(Beginning of SUPPLIED DATA)

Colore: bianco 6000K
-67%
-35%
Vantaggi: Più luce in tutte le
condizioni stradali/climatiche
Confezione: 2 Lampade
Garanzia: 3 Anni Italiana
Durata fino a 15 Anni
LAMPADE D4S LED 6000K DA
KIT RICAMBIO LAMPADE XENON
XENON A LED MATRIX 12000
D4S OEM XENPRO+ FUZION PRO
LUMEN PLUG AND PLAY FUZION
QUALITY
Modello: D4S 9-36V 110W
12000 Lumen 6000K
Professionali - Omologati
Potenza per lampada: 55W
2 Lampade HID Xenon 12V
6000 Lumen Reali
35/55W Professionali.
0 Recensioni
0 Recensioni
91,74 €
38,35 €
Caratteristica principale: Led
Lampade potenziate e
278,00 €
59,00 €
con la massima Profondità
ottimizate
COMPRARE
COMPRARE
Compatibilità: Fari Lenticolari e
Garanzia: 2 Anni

(End of SUPPLIED DATA)

EXERCISE AIM:
Each record above must be given again exactly.

OUTPUT FOR THIS EXERCISE:
Colore: bianco 6000K
-67%
-35%
Vantaggi: Più luce in tutte le
condizioni stradali/climatiche
Confezione: 2 Lampade
Garanzia: 3 Anni Italiana
Durata fino a 15 Anni
LAMPADE D4S LED 6000K DA
KIT RICAMBIO LAMPADE XENON
XENON A LED MATRIX 12000
D4S OEM XENPRO+ FUZION PRO
LUMEN PLUG AND PLAY FUZION
QUALITY
Modello: D4S 9-36V 110W
12000 Lumen 6000K
Professionali - Omologati
Potenza per lampada: 55W
2 Lampade HID Xenon 12V
6000 Lumen Reali
35/55W Professionali.
0 Recensioni
0 Recensioni
91,74 €
38,35 €
Caratteristica principale: Led
Lampade potenziate e
278,00 €
59,00 €
con la massima Profondità
ottimizate
COMPRARE
COMPRARE
Compatibilità: Fari Lenticolari e
Garanzia: 2 Anni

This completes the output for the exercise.